## Alıştırma
Aşağıdaki satırların tamamını hiçbir değişiklik yapmadan tekrarlayınız. Resimleri yanıtınıza dahil etmeyiniz.

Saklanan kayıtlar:
....................

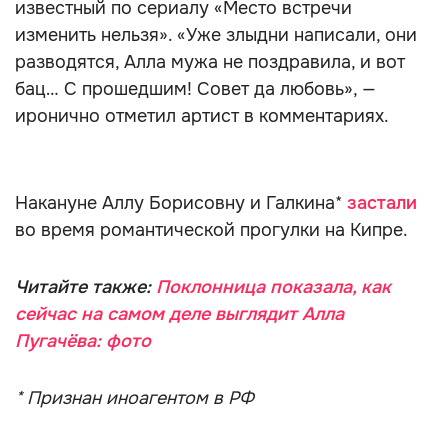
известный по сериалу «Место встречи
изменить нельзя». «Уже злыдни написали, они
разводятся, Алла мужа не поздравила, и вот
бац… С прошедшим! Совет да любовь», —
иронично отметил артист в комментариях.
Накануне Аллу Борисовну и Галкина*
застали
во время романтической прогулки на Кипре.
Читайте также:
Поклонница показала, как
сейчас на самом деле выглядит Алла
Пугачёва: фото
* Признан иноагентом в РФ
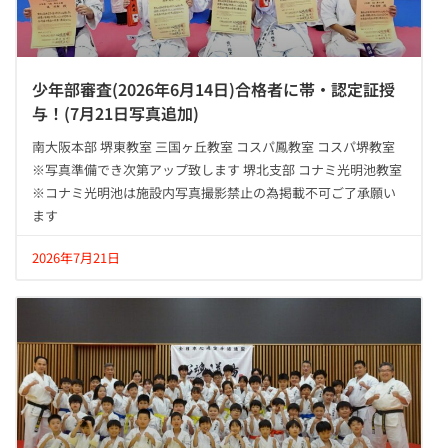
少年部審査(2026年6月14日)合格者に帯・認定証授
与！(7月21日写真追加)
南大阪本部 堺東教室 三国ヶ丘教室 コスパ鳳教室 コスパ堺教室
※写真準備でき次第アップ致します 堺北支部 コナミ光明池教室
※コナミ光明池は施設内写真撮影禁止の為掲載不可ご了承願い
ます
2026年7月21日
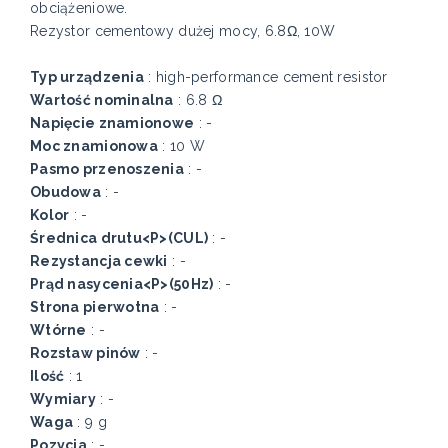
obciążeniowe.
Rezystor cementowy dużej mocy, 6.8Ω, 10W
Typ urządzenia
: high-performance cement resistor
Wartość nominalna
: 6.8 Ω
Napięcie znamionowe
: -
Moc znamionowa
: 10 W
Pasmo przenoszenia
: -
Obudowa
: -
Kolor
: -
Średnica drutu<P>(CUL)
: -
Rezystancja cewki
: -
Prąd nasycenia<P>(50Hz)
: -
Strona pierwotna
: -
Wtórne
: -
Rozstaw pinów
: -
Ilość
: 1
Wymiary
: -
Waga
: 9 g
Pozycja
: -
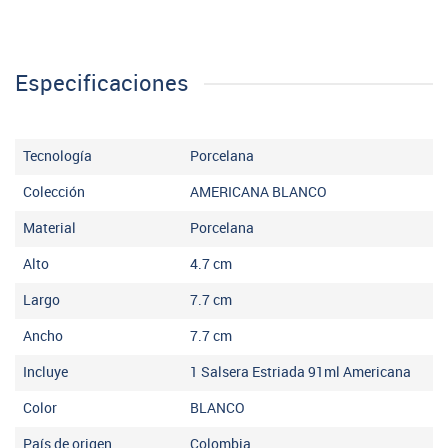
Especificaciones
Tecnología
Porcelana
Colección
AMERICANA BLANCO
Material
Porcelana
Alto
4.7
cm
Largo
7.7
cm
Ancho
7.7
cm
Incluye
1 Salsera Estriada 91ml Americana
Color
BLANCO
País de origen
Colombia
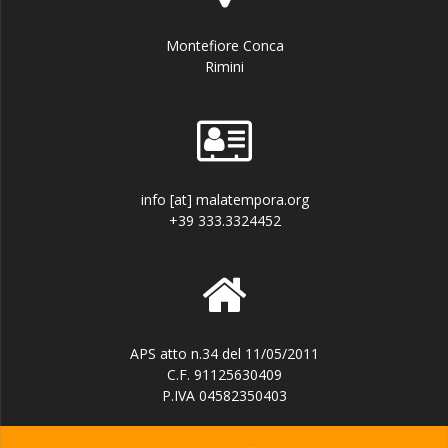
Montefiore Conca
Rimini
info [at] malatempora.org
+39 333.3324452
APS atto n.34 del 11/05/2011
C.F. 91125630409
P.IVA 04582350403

....................

## Sonuç
известный по сериалу «Место встречи
изменить нельзя». «Уже злыдни написали, они
разводятся, Алла мужа не поздравила, и вот
бац… С прошедшим! Совет да любовь», —
иронично отметил артист в комментариях.
Накануне Аллу Борисовну и Галкина*
застали
во время романтической прогулки на Кипре.
Читайте также:
Поклонница показала, как
сейчас на самом деле выглядит Алла
Пугачёва: фото
* Признан иноагентом в РФ
少年部審査(2026年6月14日)合格者に帯・認定証授
与！(7月21日写真追加)
南大阪本部 堺東教室 三国ヶ丘教室 コスパ鳳教室 コスパ堺教室
※写真準備でき次第アップ致します 堺北支部 コナミ光明池教室
※コナミ光明池は施設内写真撮影禁止の為掲載不可ご了承願い
ます
2026年7月21日
obciążeniowe.
Rezystor cementowy dużej mocy, 6.8Ω, 10W
Typ urządzenia
: high-performance cement resistor
Wartość nominalna
: 6.8 Ω
Napięcie znamionowe
: -
Moc znamionowa
: 10 W
Pasmo przenoszenia
: -
Obudowa
: -
Kolor
: -
Średnica drutu<P>(CUL)
: -
Rezystancja cewki
: -
Prąd nasycenia<P>(50Hz)
: -
Strona pierwotna
: -
Wtórne
: -
Rozstaw pinów
: -
Ilość
: 1
Wymiary
: -
Waga
: 9 g
Pozycja
: -
Especificaciones
Tecnología
Porcelana
Colección
AMERICANA BLANCO
Material
Porcelana
Alto
4.7
cm
Largo
7.7
cm
Ancho
7.7
cm
Incluye
1 Salsera Estriada 91ml Americana
Color
BLANCO
País de origen
Colombia
Montefiore Conca
Rimini
info [at] malatempora.org
+39 333.3324452
APS atto n.34 del 11/05/2011
C.F. 91125630409
P.IVA 04582350403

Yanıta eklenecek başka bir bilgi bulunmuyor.